Der Anstieg ist zwar steil, aber gut präpariert. H. kommt ohne zu Hilfenahme der Hände weiter, ich selbst fühle mich fast wie auf einer Rolltreppe. Der Ausblick von der Spitze ist dann doch ein lohnender Abschluss unserer Wanderaktivitäten. In Ermangelung anderer Erhebungen breitet sich rundum das schottische Land vor uns aus. Erhaben, das ist das stärkste Gefühl, das man hier empfindet. H. hat allerdings keine Zeit dafür, muss er doch eine Dame mustern, die eine vermeintlich bessere Kamera als er selbst auf den Hügel geschleppt hat. Größer ist sie in jedem Fall, wie mein fachmännischer Blick gleich erfasst. Ich verhalte mir aber eine entsprechende Bemerkung und genieße den Ausblick.
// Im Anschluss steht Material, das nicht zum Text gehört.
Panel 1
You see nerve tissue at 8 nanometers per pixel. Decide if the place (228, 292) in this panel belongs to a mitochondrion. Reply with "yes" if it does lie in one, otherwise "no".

Der Weg hinunter ist einmal mehr in etwa gleich lang wie der Weg hinauf. Wir brauchen etwas länger, da H. – ganz der Naturmensch – an den Blumen schnuppern möchte. Doch wenig später erreichen wir die Talsohle und sind beide befriedigt. Wir genehmigen uns noch derer Biere mehrere und spazieren zur Shuttle-Station zurück. Im Hostel selbst verbringen wir einen gemütlichen Abend, der seine Beschaulichkeit beim Zücken der Spielkarten jedoch verliert. Bis aufs Blut wird geschnapst, und ich bekomme von H. eine Niederlage nach der anderen zugefügt. Meine Flucht in billigen Fusel verschärft die Krise meiner Künste noch mehr. Schwer geschlagen trolle ich mich nach Stunden hinter meinen Schlafvorhang. H. rodet im Siegestaumel noch die Bäume im Garten und zündet sie an. Der Schriftzug „I ownz“ ist sicher auch aus dem Weltraum zu sehen.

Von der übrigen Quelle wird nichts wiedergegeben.